Sobhuza II, also known as Nkhotfotjeni, was born in Mona on 22 July 1899 and died on 21 August 1982. worldHe was Paramount Chief and later Ngwenyama of Swaziland for 82 years and 254 days, the longest verifiable reign of any monarch recorded world history.
Ingwenyama Sobhuza was in Zombodze. After the death of his father, Ngwane V, he ascended to the throne as King of Swaziland on December 10, 1899, when he was only four months old.
He was educated at the Swazi National School, Zombodze, and at the Lovedale Institution in the Eastern Cape, South Africa, before assuming the Swazi throne at the age of twenty-two as the chief. His grandmother, Labotsibeni Mdluli, served as regent throughout his youth, formally transferring power to Ngwenyama on 22 December 1921.
Sobhuza’s direct reign would have lasted more than 60 years (1921–82), during which he presided over Swaziland’s independence from the United Kingdom in 1968, after which the British government recognized him as King of Swaziland (Eswatini).
Early in his reign, Sobhuza sought to address the issue of land partitioning and deprivation set up by the British colonialists in 1907. He was the first to lead a delegation to London to meet King George V and ask him to restore the land to the Swazi people.
In 1929, he again brought his case on the issue of land to the Judicial Committee of the Privy Council. He lose the case due to the terms of the Foreign Jurisdictions Act, which effectively placed the actions of the British administrations in protectorates beyond the jurisdiction of the British courts.
Sobhuza’s role during this colonial period was largely ceremonial, but he still had a major influence as the traditional head of the Swazi nation.
He attended the coronation of Queen Elizabeth II in London in 1953.
In the early 1960s, Sobhuza played a major role in events leading to independence for his country in 1968. He opposed the Westminster post-colonial constitution proposed by the British Government, in which he was assigned the role of constitutional monarch.
As a result, through his advisory council, he formed the Imbokodvo National Movement, a political party that contested and won all seats in the pre-independence elections of 1967. He was recognized as King of Swaziland by the British in 1967, when Swaziland was given direct rule. Independence was achieved on September 6, 1968.
Following this, Sobhuza skilfully blended the appeal to tribal customs with the capacity to manage economic and social change in his kingdom.
On 12 April 1973, the King overturned the constitution and dissolved the parliament, and henceforth exercised power as absolute ruler.
A new constitution was promulgated in 1978, which provided for an elaborate reversion to tribal rule, involving an electoral college of eighty members chosen by forty local councils known as tinkhundla, dominated by tribal elements.

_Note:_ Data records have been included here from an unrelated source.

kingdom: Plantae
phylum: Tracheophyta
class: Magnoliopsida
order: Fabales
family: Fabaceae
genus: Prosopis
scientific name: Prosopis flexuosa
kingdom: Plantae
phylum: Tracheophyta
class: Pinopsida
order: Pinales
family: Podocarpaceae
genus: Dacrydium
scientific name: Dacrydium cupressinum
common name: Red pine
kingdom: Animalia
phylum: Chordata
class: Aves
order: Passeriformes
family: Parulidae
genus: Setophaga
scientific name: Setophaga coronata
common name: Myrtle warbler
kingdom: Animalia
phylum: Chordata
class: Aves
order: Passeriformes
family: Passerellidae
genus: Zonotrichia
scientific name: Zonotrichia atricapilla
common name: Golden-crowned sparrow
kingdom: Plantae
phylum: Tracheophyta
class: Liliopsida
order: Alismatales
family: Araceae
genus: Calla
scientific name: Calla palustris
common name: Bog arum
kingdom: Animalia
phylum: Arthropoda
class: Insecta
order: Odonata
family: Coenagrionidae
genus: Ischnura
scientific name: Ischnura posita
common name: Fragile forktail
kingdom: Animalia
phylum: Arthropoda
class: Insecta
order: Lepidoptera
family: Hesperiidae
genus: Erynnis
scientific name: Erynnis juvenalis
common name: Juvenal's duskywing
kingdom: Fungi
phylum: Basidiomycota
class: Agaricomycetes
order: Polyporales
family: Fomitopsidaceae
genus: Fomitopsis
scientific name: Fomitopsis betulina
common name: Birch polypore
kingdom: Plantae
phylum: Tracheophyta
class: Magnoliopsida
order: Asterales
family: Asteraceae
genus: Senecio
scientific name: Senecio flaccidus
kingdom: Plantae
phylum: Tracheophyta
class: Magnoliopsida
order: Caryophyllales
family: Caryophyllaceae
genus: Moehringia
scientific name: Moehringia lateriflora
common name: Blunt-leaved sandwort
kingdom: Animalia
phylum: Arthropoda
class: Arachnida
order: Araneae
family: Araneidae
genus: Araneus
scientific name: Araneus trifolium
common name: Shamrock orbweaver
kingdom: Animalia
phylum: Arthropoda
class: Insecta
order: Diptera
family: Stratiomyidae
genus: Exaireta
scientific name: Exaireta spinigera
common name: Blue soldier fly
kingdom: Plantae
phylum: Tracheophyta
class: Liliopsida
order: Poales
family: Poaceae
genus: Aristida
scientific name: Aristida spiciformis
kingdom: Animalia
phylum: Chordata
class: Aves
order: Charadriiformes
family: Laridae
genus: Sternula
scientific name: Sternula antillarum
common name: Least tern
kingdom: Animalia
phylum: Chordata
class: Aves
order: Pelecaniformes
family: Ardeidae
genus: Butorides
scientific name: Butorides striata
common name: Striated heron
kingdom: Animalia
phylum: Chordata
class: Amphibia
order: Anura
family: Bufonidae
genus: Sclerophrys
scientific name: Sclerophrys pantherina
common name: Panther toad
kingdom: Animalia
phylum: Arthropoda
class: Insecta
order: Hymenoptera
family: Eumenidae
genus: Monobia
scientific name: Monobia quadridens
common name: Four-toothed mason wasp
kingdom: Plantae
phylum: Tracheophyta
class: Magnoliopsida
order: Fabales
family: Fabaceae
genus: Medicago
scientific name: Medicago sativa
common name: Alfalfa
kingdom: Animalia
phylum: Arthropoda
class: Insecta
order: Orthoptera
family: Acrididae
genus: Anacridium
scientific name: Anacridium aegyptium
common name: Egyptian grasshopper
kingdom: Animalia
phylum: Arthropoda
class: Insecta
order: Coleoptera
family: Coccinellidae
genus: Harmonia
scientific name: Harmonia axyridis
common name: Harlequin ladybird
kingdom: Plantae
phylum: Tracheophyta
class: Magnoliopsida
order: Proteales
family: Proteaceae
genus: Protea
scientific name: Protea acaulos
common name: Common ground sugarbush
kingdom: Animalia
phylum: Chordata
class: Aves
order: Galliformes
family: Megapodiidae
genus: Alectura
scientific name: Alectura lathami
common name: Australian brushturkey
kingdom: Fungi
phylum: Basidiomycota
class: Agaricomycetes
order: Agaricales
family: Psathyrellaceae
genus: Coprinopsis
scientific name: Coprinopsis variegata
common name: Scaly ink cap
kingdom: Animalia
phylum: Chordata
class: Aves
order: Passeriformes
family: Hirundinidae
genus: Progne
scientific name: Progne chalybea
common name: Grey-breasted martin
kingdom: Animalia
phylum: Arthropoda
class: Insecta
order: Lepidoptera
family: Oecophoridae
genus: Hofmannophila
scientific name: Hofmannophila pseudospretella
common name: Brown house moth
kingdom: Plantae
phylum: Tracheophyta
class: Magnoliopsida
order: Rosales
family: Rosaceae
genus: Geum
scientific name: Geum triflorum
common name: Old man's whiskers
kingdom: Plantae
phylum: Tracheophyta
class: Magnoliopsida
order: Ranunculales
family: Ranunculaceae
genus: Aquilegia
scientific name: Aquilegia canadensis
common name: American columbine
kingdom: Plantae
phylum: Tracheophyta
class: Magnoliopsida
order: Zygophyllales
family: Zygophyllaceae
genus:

The Swazi economy thrived under Sobhuza’s leadership. Swaziland is rich in natural resources, and much of the land and mineral wealth originally owned by non-Swazi interests was brought under indigenous control during the reign of Sobhuza.
Later life and death
In 1981, Sobhuza celebrated his Diamond Jubilee. At that time, he had successfully restored and, indeed, strengthened the role of the monarch as chief arbiter of decision-making in his kingdom. In the early 1980s, King Sobhuza attempted to gain control of KaNgwane, a Bantustan established by the South African government in an attempt to reunite all the Swazi people separated by the colonial boundary. He died at the age of 83 on 21 August 1982 at Embo State House.
Sobhuza’s official duties of 82 years and 254 days are the longest precisely dated monarchical rule in history and the longest documented reign of any ruler in the world since antiquity. Only Pepi II Neferkare of Ancient Egypt and Taejo of Ancient Korean Kingdom of Goguryeo are claimed to have reigned longer, although these claims are disputed.
Family and succession
Known by the honorary “Bull of Swazi” as a result of his numerous offspring, King Sobhuza continued the tribal practice of maintaining many consorts. According to the Swaziland National Trust Commission, King Sobhuza II had 70 wives, giving him 210 children between 1920 and 1970. Approximately 180 children survived childhood, and 97 sons and daughters were reported to have lived since 2000. He had more than 1,000 grandchildren at his death.
Known as the honorary “Bull of Swazi” as a result of his numerous offspring, King Sobhuza continued the tribal practice of maintaining many consorts. According to the Swaziland National Trust Commission, King Sobhuza II had 70 wives and had 210 children between 1920 and 1970. Approximately 180 children have survived childhood and 97 sons and daughters have been reported to have been living since 2000. At his death he had more than 1,000 grandchildren.